:: Input data ::

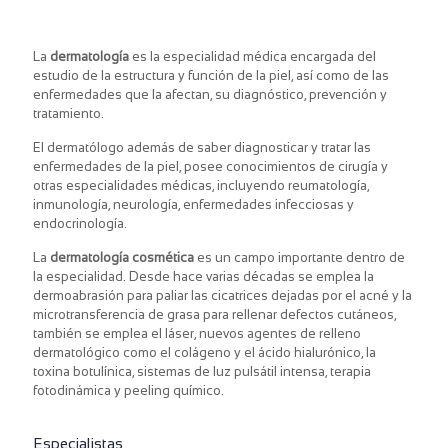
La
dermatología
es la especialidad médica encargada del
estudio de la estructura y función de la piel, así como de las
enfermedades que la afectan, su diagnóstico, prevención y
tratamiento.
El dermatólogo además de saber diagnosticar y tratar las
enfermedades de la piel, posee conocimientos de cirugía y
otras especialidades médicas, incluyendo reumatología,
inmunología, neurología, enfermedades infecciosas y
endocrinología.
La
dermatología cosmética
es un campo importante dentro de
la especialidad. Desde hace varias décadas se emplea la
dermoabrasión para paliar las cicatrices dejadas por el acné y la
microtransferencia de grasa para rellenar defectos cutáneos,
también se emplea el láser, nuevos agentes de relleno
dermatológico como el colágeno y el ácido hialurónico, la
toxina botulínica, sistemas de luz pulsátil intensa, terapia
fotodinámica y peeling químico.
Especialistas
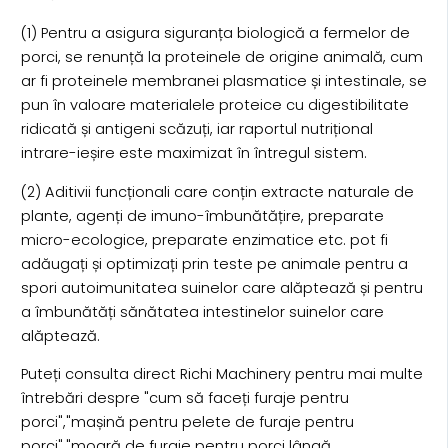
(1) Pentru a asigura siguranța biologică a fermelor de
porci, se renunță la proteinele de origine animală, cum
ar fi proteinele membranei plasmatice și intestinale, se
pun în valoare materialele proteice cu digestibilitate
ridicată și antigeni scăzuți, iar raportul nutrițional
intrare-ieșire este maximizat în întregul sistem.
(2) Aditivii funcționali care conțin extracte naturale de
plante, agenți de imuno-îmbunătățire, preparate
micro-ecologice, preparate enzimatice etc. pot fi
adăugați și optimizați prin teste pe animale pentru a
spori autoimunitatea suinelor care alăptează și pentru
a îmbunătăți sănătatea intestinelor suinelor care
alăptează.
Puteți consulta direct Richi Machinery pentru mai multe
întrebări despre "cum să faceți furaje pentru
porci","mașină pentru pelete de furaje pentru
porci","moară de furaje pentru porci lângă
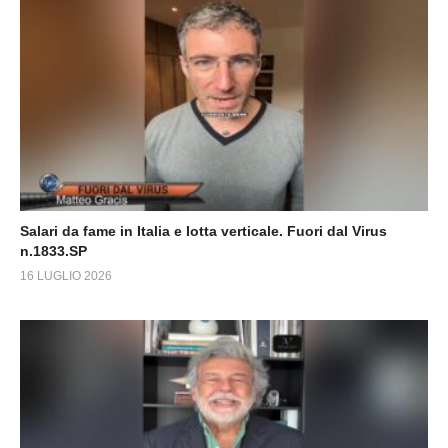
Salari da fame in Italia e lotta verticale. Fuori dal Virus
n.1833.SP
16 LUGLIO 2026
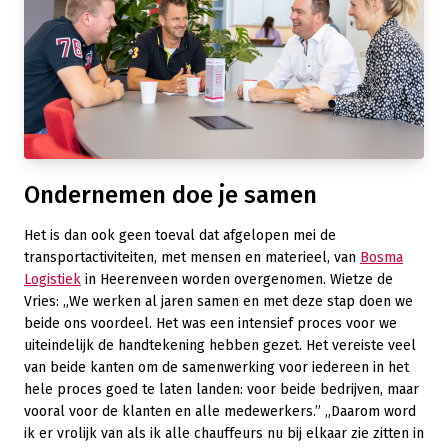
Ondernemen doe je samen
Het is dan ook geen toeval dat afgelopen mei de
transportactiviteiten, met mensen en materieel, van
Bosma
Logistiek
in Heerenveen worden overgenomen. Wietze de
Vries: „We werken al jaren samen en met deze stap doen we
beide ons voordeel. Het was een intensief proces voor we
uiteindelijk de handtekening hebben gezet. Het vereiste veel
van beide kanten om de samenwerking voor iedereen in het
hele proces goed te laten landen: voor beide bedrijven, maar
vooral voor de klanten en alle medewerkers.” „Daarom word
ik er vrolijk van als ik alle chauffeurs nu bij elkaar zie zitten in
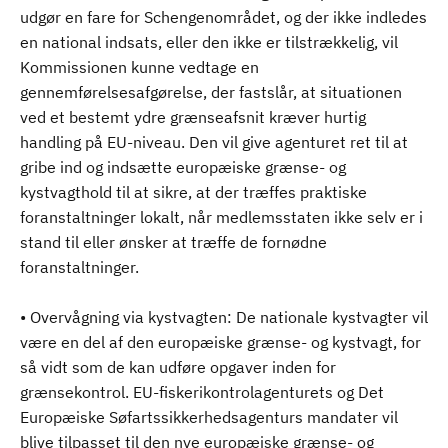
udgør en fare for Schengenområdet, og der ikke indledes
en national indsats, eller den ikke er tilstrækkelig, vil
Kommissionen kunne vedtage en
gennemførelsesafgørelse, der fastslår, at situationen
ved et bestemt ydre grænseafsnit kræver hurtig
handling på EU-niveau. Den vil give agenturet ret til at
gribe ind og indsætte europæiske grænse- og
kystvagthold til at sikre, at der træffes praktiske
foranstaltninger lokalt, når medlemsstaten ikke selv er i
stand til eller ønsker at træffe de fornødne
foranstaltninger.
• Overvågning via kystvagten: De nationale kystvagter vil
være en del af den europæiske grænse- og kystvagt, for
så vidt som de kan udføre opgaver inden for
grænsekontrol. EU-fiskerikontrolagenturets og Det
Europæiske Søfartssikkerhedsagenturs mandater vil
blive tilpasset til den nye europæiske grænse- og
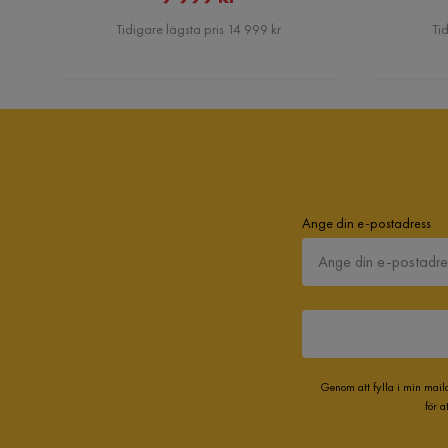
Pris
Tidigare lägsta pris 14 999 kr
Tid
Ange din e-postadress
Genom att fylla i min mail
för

:: What you have to do ::
Copy all lines from the material that include "voor".

:: Answer for this exercise ::
beide ons voordeel. Het was een intensief proces voor we
van beide kanten om de samenwerking voor iedereen in het
hele proces goed te laten landen: voor beide bedrijven, maar
vooral voor de klanten en alle medewerkers.” „Daarom word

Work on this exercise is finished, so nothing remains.